Isengrim turned to look at her more fully, scrutinising her. He peered at her with narrowed eyes as though he was trying to read her mind. Finally, he scowled and his tail bushed. “No,” he said. “I do not bend to the whims of an owner. You will cross, now. Do not forget the bargain we made.”
“I won’t,” Terra said, swallowing hard and moving forward. As she approached the bridge, a pit formed in her stomach, and it wasn’t just because of the height. Isengrim distrusted her and refused to listen to her. This wasn’t the way a relationship between an owner and her Neopet should work at all. She just wished he could see that.
Gripping the rope suspended on both sides of the bridge, she forced herself to step forward. The bridge’s swaying was subtle, but Terra hated the feeling of unsteady footing above a drop that could reach all the way down to Moltara.
After a few steps, Isengrim stepped on behind her, causing even more violent swaying. “Faster,” he said. “I’m hungry.”

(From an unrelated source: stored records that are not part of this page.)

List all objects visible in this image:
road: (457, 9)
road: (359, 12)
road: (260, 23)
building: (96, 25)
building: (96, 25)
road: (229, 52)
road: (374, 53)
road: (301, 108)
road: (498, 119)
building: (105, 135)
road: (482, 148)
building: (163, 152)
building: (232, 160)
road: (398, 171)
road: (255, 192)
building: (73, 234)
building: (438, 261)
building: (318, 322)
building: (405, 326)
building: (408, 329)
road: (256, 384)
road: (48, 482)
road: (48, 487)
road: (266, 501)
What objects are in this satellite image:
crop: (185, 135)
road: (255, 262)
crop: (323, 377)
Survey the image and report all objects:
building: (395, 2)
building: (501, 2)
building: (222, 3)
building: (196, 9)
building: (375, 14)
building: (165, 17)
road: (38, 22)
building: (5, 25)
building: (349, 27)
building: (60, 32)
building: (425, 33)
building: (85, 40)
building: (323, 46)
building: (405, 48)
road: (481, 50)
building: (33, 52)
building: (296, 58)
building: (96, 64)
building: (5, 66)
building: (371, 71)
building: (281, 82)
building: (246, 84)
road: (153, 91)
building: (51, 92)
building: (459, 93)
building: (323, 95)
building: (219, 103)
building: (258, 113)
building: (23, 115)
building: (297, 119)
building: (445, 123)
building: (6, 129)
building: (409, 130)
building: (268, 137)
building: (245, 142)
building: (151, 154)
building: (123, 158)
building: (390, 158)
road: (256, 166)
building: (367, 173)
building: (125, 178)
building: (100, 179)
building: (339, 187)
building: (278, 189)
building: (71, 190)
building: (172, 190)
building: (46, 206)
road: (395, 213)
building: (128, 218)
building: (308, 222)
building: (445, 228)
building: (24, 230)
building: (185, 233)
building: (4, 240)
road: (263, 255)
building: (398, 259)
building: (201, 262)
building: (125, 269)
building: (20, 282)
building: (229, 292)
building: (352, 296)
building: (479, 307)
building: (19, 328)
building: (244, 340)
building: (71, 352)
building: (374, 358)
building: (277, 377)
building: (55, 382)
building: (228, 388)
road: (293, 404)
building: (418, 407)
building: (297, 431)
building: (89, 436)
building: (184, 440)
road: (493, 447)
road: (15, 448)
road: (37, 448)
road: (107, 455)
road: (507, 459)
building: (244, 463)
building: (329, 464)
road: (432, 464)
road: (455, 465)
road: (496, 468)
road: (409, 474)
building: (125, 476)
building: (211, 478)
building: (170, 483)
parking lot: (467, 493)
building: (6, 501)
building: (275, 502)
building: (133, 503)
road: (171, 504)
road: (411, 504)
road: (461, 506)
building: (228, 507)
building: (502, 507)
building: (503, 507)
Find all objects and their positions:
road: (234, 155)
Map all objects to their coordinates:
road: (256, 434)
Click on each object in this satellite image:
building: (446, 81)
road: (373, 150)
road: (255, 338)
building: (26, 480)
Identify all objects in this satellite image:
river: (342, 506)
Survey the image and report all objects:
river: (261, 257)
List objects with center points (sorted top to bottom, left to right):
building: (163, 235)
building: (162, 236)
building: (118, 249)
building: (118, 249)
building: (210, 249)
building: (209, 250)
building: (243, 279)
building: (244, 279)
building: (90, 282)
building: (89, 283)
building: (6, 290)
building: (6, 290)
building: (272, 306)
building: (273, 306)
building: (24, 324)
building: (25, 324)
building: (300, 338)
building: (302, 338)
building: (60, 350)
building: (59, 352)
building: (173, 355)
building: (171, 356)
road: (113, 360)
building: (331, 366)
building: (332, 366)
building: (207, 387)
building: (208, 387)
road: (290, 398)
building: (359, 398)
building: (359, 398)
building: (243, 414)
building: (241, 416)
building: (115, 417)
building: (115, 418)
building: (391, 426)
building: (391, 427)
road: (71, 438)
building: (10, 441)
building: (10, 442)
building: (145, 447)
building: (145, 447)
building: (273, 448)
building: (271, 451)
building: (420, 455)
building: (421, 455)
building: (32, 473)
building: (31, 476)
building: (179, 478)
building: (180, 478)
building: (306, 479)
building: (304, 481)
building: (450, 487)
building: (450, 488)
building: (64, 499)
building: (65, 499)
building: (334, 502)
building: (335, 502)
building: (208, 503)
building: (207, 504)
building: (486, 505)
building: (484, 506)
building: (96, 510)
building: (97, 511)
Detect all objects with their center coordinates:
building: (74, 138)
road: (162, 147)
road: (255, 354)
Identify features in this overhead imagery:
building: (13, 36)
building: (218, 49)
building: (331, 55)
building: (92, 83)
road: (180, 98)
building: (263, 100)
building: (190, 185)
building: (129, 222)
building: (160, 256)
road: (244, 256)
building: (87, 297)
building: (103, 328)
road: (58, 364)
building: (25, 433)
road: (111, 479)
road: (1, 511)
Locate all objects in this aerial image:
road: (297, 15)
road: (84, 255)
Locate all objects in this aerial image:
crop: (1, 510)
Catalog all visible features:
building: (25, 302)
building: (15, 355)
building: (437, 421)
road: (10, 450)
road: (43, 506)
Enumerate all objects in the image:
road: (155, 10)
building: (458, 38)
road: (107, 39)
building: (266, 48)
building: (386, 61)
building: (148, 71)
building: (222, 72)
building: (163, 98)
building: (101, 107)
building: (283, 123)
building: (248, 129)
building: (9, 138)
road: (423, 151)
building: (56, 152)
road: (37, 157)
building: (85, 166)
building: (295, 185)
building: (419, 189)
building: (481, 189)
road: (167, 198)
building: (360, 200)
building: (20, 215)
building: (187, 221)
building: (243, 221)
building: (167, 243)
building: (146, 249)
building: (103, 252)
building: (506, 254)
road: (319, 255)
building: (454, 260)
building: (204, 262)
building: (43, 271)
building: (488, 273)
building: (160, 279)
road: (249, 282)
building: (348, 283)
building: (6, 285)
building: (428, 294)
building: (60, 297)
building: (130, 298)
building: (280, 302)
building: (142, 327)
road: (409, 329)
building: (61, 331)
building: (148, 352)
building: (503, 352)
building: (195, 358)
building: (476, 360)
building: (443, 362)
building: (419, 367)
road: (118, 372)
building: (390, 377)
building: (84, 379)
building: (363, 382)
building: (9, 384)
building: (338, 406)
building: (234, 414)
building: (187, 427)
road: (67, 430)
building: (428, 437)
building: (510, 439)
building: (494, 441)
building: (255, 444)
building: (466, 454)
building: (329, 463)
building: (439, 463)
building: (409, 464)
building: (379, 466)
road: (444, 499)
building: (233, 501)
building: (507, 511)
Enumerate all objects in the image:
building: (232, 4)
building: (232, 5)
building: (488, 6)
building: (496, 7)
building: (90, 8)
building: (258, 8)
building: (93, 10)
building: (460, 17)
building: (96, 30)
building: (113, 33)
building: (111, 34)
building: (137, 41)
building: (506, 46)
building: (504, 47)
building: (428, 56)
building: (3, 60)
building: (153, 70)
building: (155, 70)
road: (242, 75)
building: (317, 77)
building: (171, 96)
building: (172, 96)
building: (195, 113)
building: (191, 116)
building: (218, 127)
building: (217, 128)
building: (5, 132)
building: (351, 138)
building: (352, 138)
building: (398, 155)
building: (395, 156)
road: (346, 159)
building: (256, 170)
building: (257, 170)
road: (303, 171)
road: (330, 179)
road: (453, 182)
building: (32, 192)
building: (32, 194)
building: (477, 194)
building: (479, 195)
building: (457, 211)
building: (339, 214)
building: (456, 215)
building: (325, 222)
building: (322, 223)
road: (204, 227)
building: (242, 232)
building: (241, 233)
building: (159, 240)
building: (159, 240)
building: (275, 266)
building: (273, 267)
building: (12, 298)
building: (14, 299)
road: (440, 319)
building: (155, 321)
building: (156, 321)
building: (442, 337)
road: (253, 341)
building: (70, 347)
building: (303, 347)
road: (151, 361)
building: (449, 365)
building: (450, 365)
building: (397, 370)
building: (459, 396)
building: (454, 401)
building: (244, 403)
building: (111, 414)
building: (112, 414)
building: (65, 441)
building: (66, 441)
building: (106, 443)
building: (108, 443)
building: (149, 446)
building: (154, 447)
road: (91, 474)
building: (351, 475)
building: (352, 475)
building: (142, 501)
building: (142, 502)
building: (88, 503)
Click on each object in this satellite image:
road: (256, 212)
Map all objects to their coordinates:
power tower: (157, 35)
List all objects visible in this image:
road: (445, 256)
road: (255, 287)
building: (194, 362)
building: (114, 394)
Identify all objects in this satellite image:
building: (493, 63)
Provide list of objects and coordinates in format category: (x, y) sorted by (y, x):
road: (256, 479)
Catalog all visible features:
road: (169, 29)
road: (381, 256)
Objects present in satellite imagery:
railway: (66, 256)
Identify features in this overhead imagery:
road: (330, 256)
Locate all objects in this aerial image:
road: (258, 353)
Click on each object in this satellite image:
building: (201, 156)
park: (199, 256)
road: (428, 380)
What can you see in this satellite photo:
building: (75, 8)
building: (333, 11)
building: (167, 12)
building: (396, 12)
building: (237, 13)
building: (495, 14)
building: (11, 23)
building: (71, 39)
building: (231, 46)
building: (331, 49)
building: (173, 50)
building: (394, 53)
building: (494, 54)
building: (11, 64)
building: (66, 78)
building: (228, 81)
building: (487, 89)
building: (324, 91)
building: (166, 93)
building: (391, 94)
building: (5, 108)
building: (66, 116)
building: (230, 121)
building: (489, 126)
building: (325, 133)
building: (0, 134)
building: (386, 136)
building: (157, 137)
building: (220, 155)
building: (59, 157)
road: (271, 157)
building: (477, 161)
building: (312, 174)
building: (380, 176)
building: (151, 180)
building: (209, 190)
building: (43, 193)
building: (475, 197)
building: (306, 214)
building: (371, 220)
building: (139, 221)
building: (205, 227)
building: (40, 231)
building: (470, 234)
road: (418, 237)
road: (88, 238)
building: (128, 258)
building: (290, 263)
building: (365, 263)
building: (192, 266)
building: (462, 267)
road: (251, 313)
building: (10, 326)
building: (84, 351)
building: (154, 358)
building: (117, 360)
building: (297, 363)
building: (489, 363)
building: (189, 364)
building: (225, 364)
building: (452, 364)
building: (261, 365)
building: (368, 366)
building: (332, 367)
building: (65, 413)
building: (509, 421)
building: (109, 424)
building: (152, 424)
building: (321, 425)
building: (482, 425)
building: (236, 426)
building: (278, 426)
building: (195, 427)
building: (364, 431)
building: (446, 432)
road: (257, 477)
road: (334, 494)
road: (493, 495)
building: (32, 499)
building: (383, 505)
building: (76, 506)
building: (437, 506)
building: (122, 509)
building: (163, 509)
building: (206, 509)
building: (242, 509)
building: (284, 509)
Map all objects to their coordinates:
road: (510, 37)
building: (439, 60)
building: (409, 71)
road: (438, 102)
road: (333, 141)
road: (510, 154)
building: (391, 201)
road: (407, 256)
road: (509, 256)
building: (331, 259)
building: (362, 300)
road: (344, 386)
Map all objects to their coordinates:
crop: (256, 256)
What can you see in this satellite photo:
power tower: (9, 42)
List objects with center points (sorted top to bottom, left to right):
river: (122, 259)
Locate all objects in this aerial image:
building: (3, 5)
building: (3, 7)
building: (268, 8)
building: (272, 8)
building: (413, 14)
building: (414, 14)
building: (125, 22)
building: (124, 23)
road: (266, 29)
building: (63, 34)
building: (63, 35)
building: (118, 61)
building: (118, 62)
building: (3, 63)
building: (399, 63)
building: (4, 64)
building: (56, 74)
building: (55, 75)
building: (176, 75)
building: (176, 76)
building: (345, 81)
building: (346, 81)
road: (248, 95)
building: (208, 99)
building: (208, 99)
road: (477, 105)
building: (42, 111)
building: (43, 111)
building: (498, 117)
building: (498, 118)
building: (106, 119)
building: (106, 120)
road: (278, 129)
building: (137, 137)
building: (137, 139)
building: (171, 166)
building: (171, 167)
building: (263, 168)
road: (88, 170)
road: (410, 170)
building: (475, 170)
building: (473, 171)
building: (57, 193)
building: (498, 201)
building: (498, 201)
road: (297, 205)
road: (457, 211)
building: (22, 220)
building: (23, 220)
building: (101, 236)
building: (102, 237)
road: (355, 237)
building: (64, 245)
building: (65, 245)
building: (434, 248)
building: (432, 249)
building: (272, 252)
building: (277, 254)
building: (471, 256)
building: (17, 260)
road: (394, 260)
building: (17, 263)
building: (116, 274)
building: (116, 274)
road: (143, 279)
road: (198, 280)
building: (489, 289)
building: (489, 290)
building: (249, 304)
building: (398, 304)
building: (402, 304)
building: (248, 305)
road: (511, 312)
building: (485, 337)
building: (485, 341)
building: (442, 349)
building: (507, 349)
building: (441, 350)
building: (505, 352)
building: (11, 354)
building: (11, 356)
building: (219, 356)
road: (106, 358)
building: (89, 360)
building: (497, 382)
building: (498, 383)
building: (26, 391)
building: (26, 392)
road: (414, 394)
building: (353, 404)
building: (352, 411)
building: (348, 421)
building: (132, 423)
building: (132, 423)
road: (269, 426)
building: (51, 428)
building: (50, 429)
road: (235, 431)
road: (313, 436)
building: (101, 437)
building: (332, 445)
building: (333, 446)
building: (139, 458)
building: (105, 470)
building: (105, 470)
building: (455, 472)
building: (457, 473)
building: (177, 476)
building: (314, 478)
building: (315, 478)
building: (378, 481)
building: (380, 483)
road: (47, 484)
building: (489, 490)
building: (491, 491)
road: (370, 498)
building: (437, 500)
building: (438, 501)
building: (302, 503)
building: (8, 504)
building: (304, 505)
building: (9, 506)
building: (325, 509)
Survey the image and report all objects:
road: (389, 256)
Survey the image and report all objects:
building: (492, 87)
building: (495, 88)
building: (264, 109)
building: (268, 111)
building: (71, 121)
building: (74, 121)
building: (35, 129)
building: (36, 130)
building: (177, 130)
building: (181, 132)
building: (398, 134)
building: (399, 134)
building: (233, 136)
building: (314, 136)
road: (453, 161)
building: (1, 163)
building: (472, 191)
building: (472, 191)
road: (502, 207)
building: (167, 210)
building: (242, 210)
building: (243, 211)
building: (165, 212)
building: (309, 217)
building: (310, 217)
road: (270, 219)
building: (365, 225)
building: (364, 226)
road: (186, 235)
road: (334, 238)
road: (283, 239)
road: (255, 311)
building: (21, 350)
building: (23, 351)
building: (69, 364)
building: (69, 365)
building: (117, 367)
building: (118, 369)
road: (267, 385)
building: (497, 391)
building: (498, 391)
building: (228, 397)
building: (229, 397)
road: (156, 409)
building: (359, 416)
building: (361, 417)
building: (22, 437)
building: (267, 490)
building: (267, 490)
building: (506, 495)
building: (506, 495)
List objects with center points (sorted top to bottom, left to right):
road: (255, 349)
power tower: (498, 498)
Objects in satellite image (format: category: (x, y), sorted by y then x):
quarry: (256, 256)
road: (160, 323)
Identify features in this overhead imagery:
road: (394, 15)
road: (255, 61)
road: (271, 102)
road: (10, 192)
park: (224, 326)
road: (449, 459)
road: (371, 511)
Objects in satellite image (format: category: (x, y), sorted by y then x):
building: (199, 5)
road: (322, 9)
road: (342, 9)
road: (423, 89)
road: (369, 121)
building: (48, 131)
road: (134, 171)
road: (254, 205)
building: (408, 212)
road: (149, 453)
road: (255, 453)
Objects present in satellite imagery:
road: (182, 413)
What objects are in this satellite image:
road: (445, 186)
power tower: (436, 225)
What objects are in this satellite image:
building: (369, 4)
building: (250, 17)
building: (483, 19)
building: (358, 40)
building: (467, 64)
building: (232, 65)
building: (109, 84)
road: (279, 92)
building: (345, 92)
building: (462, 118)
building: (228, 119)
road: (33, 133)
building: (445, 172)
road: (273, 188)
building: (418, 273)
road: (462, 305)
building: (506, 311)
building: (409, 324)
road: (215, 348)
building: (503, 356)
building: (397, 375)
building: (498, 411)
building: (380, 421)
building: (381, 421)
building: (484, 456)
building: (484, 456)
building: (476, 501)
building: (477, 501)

“I’m sorry,” Terra choked. She grimaced and tried to ignore the movement of the bridge as she quickened her pace. Her mind seemed to think that imagining falling over the edge was the correct thing to do in this situation, and she fought to shoo away the awful fear, trying to concentrate on just getting to the other side.
Finally she stepped onto solid ground and she stumbled a few steps, regaining her footing. Edging further away from the drop, she waited for her breathing to slow as Isengrim stepped off after her. He did not keep moving, but stood next to her silently.
After a moment, Terra looked up at him. He was staring at her again, but his usual demeanor seemed to have deflated somewhat. His ears and tail were lower, and the expression on his face seemed a lot like regret and guilt.
It lasted only a moment before he composed himself again. “Well—“ he said haltingly, ushering her forward. “Let’s—let’s go get breakfast, then.”
Terra considered saying something, but she wasn’t sure what would help. Perhaps it was best to let him alone with his thoughts for a bit.